▶ [FRAGMENT]
++++++++

2 De klacht/het verzet

2.1 De klacht houdt zakelijk weergegeven in dat verweerder, optredend als advocaat voor de moeder van klaagster, tijdens een zitting van 31 mei 2007 van de Rotterdamse voorzieningenrechter zonder overleg met zijn cliënten het bestaan van een Zwitserse nummerrekening heeft erkend.

2.2 Door aldus te handelen c.q. na te laten heeft verweerder volgens klaagster de norm vastgelegd in artikel 46 Advocatenwet overschreden.

2.3 Het verzet houdt zakelijk weergegeven in dat de voorzitter ten onrechte de klacht kennelijk niet-ontvankelijk heeft verklaard door te overwegen dat klaagster reeds eerder klachten van identieke strekking heeft ingediend.

3 Feiten:

Voor de beoordeling van het verzet en de daaraan ten grondslag liggende klacht verwijst de raad naar het feitencomplex in de klachtzaken met nummers 07-323A alsmede

08-231A.

4 Beoordeling van het verzet

4.1 Ter zitting heeft klaagster een nadere toelichting op het verzetschrift gegeven. Uit deze toelichting is de raad gebleken dat de kern van de klacht eruit bestaat dat verweerder voor zijn cliënten is opgetreden door bepaalde stellingen in te nemen, bepaalde zaken te erkennen en een processuele positie te hebben betrokken zonder daartoe gemandateerd te zijn, althans zodanig gemandateerd dat er sprake was van “informed consent”.

4.2 De (plaatsvervangend) voorzitter heeft klaagster niet ontvankelijk verklaard op basis van het ne bis in idem beginsel. Dit uit het strafrecht afkomstige beginsel dient volgens het hof van discipline analoog te worden toegepast in de tuchtrechtspraak. Hoewel de klacht wellicht iets anders is geformuleerd, heeft deze betrekking op hetzelfde feitencomplex als in de hiervoor onder 3. genoemde klachtzaken. Uit de beslissingen in bedoelde klachtzaken blijkt bovendien dat klaagster bij de onderhavige klacht geen eigen belang heeft. De (plaatsvervangend) voorzitter heeft dan ook terecht overwogen dat klaagster in de onderhavige klacht niet kan worden ontvangen. Het verzet treft dan ook geen doel.

BESLISSING:

De raad van discipline verklaart:

- het verzet ongegrond;

Aldus gewezen door Mr. Th.S. Röell, voorzitter, mrs. A. Gerritsen-Bosselaar, J.R. Goppel,

M. Pannevis en M.J.G.H. Verviers, leden, bijgestaan door mr. A. Lof als griffier en uitgesproken ter openbare zitting van 6 april 2009.

voorzitter griffier

Deze beslissing is in afschrift op 6 april 2009 per aangetekende brief verzonden aan:

- klaagster

- verweerder

- de deken van de orde van advocaten in het arrondissement Amsterdam;

- de deken van de Nederlandse orde van advocaten

Van deze beslissing kan geen hoger beroep worden ingesteld.

++++++++

▶ [INVOERMATERIAAL]
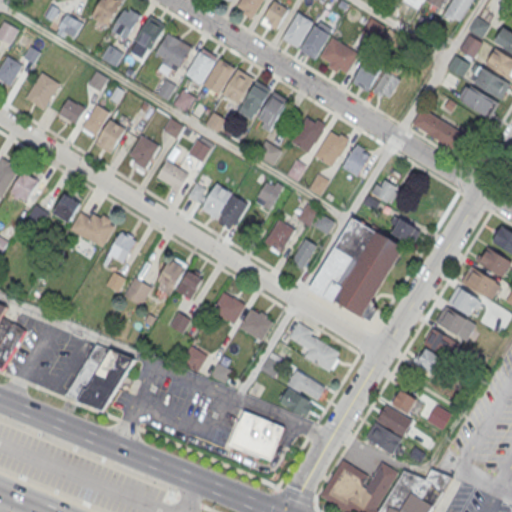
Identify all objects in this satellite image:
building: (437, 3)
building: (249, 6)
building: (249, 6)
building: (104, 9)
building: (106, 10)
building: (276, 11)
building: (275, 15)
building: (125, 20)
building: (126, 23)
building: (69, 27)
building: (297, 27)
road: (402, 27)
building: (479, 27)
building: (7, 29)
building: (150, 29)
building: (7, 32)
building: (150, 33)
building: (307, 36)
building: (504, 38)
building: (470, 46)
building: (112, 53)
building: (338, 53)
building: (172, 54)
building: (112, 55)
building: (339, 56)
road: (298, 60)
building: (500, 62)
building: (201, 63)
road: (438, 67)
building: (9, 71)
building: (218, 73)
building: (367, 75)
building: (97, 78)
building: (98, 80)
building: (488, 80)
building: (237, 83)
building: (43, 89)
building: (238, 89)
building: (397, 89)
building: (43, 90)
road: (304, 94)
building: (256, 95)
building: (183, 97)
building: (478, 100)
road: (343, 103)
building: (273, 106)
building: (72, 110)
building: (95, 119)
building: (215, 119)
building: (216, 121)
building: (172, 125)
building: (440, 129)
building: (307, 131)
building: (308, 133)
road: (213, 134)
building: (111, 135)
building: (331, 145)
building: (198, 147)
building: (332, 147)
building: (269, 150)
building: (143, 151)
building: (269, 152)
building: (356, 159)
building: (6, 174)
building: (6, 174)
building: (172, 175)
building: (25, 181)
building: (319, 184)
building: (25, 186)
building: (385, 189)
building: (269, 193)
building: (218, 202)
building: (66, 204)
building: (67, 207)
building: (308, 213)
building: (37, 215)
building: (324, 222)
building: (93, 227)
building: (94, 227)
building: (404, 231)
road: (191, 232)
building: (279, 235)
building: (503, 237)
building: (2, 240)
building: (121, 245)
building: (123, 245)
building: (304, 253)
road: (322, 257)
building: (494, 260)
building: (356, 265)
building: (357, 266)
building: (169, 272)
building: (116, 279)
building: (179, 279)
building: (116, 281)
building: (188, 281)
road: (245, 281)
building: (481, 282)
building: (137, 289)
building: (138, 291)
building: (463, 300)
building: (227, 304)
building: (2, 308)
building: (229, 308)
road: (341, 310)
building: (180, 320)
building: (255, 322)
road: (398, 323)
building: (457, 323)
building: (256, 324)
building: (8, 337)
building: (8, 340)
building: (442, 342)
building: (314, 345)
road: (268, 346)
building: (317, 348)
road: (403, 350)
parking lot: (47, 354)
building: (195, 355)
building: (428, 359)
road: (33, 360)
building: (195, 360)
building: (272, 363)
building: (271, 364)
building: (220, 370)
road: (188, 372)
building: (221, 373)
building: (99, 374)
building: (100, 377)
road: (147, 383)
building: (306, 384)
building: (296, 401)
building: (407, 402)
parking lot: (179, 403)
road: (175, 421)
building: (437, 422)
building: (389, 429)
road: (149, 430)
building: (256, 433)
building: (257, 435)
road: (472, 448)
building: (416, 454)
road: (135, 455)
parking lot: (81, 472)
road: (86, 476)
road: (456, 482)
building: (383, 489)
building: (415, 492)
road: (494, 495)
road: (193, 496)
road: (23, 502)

++++++++

▶ [OPDRACHT 1]
Schrijf uit de tuchtbeslissing alles over vanaf "De raad van" tot en met "6 april 2009.".
▶ [OPDRACHT 2]
Zet in de records alles vanaf het begin tot en met de regel met "building: (367, 75)" om in een genummerde lijst zonder lege regels. Laat de afbeeldingen weg.

▶ [UITVOER 1]
De raad van discipline verklaart:

- het verzet ongegrond;

Aldus gewezen door Mr. Th.S. Röell, voorzitter, mrs. A. Gerritsen-Bosselaar, J.R. Goppel,

M. Pannevis en M.J.G.H. Verviers, leden, bijgestaan door mr. A. Lof als griffier en uitgesproken ter openbare zitting van 6 april 2009.

▶ [UITVOER 2]
1. Identify all objects in this satellite image:
2. building: (437, 3)
3. building: (249, 6)
4. building: (249, 6)
5. building: (104, 9)
6. building: (106, 10)
7. building: (276, 11)
8. building: (275, 15)
9. building: (125, 20)
10. building: (126, 23)
11. building: (69, 27)
12. building: (297, 27)
13. road: (402, 27)
14. building: (479, 27)
15. building: (7, 29)
16. building: (150, 29)
17. building: (7, 32)
18. building: (150, 33)
19. building: (307, 36)
20. building: (504, 38)
21. building: (470, 46)
22. building: (112, 53)
23. building: (338, 53)
24. building: (172, 54)
25. building: (112, 55)
26. building: (339, 56)
27. road: (298, 60)
28. building: (500, 62)
29. building: (201, 63)
30. road: (438, 67)
31. building: (9, 71)
32. building: (218, 73)
33. building: (367, 75)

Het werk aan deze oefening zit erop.